====== Record excerpts

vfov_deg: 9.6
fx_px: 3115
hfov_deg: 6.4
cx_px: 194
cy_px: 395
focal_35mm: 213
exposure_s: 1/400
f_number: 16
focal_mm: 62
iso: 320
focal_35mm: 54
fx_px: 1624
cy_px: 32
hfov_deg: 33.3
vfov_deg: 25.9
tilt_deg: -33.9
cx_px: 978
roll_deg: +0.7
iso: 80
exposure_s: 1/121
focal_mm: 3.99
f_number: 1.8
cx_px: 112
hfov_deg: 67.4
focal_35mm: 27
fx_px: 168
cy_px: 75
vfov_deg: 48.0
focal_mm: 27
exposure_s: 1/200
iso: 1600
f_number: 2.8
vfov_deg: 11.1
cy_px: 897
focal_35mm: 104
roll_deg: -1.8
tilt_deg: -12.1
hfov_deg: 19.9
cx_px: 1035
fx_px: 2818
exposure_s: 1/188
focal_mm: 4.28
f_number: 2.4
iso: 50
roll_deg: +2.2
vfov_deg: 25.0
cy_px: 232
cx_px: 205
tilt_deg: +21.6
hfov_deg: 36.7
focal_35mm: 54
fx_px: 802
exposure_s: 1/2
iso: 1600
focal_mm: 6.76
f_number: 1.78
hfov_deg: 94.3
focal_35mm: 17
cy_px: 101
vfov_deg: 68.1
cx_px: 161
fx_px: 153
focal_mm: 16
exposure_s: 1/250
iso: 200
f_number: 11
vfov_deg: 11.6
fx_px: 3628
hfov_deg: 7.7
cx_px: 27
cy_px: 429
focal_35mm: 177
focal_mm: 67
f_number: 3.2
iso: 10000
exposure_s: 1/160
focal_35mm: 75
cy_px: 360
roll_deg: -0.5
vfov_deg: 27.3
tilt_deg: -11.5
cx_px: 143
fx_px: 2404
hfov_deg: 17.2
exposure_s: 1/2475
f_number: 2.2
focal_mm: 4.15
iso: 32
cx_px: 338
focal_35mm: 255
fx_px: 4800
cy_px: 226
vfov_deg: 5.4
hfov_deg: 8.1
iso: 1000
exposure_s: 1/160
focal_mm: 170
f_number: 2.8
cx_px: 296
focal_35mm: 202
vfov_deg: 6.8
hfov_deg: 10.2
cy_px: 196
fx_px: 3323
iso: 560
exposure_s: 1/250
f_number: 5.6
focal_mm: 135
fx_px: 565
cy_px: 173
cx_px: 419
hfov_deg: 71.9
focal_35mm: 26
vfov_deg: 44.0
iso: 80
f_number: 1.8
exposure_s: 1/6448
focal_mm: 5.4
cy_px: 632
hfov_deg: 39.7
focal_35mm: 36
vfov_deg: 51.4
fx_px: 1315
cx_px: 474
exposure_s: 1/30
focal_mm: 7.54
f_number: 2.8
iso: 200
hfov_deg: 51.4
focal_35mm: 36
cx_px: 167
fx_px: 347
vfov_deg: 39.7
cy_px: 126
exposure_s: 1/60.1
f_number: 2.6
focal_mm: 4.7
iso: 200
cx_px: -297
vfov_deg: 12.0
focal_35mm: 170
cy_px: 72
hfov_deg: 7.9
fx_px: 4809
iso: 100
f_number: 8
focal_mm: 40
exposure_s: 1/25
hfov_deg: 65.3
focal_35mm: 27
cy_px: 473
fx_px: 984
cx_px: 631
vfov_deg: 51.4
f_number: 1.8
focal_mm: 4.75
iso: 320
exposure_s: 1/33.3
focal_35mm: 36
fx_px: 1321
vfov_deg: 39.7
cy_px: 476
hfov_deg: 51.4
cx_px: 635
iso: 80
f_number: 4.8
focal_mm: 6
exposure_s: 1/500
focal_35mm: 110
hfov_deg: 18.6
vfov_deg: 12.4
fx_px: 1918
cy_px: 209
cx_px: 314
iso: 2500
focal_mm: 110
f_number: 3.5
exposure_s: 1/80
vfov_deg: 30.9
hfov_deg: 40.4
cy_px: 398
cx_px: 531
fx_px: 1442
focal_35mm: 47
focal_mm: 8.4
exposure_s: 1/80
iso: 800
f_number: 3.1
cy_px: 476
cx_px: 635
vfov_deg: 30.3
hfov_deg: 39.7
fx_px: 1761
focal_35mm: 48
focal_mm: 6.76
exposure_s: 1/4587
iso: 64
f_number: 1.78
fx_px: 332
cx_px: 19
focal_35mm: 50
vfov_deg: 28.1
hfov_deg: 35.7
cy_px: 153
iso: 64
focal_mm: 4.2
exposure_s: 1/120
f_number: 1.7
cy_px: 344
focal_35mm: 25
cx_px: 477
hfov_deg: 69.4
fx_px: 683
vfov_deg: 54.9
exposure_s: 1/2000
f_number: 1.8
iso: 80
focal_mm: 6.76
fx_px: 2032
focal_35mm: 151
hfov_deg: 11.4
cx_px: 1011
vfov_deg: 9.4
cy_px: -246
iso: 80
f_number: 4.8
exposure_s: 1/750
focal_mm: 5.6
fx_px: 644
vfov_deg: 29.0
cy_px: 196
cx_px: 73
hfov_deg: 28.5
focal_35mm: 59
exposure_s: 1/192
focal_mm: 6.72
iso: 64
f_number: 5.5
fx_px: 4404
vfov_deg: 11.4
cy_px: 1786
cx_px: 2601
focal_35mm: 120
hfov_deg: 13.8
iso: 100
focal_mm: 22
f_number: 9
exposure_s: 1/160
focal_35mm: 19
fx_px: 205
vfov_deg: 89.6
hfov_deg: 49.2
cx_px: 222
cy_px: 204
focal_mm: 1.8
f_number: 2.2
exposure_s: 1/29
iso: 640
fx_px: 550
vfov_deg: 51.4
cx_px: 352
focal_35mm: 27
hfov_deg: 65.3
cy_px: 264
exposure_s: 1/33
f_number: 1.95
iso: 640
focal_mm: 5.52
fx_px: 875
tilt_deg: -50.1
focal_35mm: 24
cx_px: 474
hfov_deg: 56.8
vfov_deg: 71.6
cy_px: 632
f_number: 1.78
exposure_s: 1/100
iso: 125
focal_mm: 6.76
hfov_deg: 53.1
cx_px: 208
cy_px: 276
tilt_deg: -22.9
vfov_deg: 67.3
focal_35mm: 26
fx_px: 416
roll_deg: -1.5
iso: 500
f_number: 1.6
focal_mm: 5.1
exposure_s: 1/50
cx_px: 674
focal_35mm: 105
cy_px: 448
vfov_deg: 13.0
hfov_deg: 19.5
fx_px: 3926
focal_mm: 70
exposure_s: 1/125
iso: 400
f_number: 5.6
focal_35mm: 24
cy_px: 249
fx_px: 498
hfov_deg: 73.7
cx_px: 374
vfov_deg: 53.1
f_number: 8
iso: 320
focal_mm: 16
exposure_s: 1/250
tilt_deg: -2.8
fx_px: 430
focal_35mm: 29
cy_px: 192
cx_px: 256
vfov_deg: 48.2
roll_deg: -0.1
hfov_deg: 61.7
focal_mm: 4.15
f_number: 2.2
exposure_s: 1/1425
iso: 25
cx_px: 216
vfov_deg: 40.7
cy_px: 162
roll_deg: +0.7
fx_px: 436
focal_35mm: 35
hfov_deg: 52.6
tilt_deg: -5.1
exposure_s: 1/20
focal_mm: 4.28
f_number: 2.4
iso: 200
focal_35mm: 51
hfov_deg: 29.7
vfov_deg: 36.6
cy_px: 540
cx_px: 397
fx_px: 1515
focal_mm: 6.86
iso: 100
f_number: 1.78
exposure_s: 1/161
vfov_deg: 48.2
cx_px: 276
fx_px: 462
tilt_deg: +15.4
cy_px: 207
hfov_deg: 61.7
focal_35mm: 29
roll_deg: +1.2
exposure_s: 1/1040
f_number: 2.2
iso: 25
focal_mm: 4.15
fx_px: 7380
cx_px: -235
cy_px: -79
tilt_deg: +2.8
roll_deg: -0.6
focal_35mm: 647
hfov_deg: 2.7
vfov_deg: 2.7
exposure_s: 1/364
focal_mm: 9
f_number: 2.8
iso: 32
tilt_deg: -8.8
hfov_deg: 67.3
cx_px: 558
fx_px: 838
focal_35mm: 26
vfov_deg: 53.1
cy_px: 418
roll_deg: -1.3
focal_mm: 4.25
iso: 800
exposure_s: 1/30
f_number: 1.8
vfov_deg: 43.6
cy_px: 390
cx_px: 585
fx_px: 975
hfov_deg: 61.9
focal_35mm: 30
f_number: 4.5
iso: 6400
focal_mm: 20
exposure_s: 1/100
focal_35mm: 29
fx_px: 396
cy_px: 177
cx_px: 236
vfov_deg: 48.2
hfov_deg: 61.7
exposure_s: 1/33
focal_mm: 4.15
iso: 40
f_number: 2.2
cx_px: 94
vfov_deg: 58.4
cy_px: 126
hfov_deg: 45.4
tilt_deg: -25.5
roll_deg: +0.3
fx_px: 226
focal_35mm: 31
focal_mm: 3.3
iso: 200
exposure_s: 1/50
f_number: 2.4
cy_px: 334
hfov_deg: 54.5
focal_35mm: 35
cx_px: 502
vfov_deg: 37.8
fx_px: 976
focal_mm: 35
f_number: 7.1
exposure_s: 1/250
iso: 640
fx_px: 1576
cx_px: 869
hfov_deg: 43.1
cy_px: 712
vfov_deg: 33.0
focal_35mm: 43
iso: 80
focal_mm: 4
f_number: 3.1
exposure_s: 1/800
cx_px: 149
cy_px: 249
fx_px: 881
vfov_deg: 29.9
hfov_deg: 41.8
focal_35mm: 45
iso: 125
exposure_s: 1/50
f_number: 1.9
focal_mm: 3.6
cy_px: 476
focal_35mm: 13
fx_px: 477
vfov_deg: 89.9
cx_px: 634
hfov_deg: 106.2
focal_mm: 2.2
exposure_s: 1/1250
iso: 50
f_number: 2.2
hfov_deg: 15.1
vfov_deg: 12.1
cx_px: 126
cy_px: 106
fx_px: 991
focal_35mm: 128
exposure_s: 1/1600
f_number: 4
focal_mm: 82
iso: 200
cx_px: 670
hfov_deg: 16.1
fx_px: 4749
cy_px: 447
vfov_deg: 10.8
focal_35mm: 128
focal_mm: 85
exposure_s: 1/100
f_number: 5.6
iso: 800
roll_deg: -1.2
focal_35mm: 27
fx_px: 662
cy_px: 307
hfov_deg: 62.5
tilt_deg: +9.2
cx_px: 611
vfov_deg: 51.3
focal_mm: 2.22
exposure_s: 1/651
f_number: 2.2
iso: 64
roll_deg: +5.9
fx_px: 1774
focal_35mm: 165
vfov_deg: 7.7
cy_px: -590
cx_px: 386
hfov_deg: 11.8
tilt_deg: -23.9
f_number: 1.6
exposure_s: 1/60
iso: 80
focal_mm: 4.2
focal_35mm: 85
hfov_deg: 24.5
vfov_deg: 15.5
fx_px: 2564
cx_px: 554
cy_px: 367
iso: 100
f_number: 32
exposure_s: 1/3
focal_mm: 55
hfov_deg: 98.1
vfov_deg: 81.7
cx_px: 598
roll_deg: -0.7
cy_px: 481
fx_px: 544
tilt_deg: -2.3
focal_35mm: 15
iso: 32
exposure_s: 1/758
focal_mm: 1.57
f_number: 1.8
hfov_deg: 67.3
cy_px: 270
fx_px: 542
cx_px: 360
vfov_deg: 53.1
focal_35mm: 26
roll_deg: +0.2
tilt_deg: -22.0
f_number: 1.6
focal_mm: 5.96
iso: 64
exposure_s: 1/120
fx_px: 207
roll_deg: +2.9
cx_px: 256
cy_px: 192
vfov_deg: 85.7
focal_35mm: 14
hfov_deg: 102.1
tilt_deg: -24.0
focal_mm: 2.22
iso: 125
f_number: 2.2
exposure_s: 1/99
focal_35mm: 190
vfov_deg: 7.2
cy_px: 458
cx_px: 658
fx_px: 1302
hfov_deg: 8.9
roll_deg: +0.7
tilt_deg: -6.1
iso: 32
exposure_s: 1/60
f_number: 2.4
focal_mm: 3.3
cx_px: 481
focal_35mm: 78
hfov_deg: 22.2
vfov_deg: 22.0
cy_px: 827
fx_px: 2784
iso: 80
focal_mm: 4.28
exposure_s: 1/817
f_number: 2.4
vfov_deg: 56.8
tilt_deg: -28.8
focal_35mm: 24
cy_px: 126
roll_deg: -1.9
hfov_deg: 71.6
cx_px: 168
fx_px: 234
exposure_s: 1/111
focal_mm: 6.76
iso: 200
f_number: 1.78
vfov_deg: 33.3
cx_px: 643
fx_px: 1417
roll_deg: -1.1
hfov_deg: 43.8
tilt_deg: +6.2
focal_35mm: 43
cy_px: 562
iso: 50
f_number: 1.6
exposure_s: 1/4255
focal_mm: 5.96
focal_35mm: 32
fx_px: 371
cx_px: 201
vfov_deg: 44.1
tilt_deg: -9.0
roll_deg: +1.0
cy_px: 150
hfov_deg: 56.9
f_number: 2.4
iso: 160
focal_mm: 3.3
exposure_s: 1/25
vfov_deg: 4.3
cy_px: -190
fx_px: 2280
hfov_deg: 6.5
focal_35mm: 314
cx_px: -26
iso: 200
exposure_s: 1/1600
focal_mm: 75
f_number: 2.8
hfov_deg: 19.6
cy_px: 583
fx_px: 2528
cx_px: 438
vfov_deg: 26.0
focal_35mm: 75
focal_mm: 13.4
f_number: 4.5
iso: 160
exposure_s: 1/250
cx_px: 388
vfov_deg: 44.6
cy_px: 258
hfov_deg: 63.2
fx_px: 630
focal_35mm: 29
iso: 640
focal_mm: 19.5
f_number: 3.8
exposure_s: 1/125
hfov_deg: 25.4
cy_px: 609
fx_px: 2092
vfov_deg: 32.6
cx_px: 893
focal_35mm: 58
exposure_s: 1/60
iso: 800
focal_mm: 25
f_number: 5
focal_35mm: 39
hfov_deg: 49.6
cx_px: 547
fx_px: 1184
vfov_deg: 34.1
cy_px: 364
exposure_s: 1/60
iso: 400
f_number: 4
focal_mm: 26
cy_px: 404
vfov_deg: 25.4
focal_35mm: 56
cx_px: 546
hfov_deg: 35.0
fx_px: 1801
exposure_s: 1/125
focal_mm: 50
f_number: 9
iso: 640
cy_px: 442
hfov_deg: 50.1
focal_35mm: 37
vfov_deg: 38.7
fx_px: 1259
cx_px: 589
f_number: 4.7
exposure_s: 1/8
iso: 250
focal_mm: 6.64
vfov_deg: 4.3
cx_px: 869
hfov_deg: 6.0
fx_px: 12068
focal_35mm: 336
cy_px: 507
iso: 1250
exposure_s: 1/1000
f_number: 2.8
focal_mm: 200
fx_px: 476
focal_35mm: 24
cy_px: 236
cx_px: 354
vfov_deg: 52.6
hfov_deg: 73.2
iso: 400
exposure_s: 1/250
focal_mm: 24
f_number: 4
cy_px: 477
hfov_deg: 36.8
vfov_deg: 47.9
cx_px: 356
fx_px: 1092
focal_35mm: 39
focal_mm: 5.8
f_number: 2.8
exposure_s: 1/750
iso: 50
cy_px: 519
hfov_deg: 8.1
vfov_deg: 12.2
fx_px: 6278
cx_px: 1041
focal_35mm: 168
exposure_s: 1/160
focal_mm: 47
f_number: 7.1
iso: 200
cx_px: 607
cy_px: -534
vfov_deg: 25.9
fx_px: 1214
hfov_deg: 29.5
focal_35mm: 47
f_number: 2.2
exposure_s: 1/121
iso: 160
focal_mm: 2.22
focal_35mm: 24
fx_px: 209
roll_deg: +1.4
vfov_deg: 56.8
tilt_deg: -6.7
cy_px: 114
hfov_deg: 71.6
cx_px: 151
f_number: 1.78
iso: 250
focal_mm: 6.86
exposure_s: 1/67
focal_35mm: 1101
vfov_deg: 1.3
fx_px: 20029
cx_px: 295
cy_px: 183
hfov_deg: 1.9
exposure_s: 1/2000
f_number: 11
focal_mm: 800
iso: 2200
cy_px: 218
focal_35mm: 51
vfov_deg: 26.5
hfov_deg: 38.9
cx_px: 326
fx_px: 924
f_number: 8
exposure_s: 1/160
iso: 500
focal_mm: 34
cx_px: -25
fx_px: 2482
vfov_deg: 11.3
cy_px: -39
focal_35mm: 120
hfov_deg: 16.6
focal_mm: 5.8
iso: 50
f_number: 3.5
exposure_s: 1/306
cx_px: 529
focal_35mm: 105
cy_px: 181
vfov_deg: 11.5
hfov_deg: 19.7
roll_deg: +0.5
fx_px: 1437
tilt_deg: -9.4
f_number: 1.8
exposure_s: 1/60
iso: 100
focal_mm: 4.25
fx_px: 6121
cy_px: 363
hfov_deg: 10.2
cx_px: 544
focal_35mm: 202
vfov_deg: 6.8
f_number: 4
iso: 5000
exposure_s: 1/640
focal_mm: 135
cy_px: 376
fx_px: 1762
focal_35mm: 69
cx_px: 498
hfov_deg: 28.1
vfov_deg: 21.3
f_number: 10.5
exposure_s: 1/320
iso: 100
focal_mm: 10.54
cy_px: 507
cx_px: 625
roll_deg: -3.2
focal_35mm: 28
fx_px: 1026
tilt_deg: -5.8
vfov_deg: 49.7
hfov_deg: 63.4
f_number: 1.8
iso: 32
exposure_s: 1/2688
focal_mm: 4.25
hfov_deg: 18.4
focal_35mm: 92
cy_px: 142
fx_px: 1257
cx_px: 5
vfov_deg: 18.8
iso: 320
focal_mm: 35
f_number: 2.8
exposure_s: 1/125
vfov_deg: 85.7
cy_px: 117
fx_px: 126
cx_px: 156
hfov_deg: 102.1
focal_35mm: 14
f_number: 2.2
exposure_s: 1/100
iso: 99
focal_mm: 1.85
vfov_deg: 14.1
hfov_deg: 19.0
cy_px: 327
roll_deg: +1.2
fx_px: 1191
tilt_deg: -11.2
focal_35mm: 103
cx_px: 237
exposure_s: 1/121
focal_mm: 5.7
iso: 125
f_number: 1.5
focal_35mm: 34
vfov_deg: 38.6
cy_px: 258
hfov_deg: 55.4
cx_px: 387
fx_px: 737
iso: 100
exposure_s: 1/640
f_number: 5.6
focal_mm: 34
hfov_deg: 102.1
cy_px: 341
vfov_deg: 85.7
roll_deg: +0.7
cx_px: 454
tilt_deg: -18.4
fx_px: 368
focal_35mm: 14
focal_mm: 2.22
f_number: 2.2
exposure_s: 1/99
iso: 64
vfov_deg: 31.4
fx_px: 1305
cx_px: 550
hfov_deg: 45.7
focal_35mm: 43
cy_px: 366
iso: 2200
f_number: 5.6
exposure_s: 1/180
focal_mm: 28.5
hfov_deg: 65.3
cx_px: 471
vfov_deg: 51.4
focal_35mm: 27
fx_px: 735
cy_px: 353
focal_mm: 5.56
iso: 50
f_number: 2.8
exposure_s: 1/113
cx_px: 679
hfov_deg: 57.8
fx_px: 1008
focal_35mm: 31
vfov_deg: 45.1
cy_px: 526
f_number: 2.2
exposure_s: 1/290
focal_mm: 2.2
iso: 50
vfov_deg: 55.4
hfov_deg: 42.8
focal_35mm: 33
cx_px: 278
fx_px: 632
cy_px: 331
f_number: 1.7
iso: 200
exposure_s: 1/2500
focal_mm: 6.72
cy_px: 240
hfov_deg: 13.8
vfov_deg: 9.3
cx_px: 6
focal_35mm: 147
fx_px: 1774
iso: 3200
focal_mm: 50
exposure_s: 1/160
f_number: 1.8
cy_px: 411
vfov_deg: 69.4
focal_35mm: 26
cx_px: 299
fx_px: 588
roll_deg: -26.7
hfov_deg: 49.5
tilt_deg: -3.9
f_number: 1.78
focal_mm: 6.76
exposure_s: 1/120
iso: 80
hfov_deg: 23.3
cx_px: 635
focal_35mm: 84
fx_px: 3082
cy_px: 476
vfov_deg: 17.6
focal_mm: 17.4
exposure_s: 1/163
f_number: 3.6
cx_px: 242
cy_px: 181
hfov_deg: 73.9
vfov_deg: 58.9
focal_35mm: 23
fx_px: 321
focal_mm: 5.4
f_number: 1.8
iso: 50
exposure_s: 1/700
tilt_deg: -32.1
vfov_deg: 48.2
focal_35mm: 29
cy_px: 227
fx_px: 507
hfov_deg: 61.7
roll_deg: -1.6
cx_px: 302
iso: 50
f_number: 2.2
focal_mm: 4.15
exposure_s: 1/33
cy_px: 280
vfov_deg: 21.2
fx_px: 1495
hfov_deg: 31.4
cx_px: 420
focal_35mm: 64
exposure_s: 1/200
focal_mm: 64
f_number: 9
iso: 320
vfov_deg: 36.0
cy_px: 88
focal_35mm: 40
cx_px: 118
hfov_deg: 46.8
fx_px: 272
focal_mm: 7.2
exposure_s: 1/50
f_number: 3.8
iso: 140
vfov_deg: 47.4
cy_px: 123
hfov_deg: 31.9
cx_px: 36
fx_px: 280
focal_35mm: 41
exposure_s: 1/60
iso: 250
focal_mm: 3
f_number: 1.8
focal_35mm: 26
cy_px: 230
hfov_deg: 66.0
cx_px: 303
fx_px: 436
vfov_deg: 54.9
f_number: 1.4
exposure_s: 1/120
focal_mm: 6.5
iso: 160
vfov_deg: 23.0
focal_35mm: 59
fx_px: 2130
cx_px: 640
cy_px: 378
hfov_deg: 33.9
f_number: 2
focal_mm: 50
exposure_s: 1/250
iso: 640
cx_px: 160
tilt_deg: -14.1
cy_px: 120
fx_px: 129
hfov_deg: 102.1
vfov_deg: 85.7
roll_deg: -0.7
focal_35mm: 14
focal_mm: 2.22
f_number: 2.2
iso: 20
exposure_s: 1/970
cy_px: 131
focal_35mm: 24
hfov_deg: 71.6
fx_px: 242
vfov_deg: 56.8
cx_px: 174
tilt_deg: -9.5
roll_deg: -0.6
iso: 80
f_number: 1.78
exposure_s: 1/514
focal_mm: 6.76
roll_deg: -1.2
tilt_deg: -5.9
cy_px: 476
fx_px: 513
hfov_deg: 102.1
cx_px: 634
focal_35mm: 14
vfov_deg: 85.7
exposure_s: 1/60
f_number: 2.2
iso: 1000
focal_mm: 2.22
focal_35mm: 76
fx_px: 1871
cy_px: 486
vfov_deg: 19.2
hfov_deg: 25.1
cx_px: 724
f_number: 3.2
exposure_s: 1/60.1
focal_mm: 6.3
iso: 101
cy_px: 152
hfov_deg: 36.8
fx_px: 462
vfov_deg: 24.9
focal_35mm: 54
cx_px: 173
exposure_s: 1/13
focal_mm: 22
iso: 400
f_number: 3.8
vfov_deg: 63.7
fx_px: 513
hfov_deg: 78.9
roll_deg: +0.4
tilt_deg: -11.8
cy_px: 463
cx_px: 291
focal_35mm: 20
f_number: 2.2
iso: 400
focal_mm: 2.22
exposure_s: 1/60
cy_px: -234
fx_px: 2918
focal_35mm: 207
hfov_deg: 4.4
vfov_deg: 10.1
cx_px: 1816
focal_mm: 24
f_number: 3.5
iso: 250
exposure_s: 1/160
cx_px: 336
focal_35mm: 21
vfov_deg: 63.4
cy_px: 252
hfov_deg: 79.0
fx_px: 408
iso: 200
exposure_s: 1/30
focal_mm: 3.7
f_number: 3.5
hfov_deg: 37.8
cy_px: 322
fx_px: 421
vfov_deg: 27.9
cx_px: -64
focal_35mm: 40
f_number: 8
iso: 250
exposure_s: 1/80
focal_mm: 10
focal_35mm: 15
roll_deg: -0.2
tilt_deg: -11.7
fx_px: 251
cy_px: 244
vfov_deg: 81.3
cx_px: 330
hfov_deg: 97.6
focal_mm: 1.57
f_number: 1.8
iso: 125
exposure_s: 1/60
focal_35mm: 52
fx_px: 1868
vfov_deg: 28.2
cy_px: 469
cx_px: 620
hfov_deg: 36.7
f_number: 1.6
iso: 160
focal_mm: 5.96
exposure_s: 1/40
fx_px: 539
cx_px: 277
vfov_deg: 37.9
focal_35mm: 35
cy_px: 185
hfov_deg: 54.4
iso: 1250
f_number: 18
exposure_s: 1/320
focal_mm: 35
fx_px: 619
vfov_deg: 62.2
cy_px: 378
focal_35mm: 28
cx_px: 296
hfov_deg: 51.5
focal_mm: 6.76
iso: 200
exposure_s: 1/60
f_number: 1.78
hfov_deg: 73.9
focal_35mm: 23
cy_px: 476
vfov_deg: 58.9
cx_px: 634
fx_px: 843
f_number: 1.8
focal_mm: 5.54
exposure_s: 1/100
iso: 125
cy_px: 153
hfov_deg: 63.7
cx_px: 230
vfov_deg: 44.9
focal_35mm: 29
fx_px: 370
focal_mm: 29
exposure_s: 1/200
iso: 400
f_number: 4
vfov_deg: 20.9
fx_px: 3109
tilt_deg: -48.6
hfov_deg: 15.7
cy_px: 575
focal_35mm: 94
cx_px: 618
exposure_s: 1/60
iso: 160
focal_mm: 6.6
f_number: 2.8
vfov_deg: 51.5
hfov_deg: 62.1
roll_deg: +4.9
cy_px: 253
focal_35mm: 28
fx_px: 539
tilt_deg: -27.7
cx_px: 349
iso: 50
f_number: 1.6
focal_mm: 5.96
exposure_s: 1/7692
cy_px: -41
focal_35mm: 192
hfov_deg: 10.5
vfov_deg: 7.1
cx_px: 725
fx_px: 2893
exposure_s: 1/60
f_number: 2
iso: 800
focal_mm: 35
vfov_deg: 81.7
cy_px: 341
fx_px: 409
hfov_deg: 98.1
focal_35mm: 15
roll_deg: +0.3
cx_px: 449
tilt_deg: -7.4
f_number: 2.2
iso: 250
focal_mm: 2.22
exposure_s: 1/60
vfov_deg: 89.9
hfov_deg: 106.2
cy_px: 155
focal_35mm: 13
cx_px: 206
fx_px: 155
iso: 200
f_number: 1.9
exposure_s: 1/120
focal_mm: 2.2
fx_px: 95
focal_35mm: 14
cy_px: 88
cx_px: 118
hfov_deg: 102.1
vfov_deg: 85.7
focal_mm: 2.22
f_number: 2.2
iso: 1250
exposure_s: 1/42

============

## Prompt:
Your task is to retype the entries verbatim, starting with the line that holds "tilt_deg: -6.1" and stopping after the line that holds "hfov_deg: 19.6".

## Worked solution:
tilt_deg: -6.1
iso: 32
exposure_s: 1/60
f_number: 2.4
focal_mm: 3.3
cx_px: 481
focal_35mm: 78
hfov_deg: 22.2
vfov_deg: 22.0
cy_px: 827
fx_px: 2784
iso: 80
focal_mm: 4.28
exposure_s: 1/817
f_number: 2.4
vfov_deg: 56.8
tilt_deg: -28.8
focal_35mm: 24
cy_px: 126
roll_deg: -1.9
hfov_deg: 71.6
cx_px: 168
fx_px: 234
exposure_s: 1/111
focal_mm: 6.76
iso: 200
f_number: 1.78
vfov_deg: 33.3
cx_px: 643
fx_px: 1417
roll_deg: -1.1
hfov_deg: 43.8
tilt_deg: +6.2
focal_35mm: 43
cy_px: 562
iso: 50
f_number: 1.6
exposure_s: 1/4255
focal_mm: 5.96
focal_35mm: 32
fx_px: 371
cx_px: 201
vfov_deg: 44.1
tilt_deg: -9.0
roll_deg: +1.0
cy_px: 150
hfov_deg: 56.9
f_number: 2.4
iso: 160
focal_mm: 3.3
exposure_s: 1/25
vfov_deg: 4.3
cy_px: -190
fx_px: 2280
hfov_deg: 6.5
focal_35mm: 314
cx_px: -26
iso: 200
exposure_s: 1/1600
focal_mm: 75
f_number: 2.8
hfov_deg: 19.6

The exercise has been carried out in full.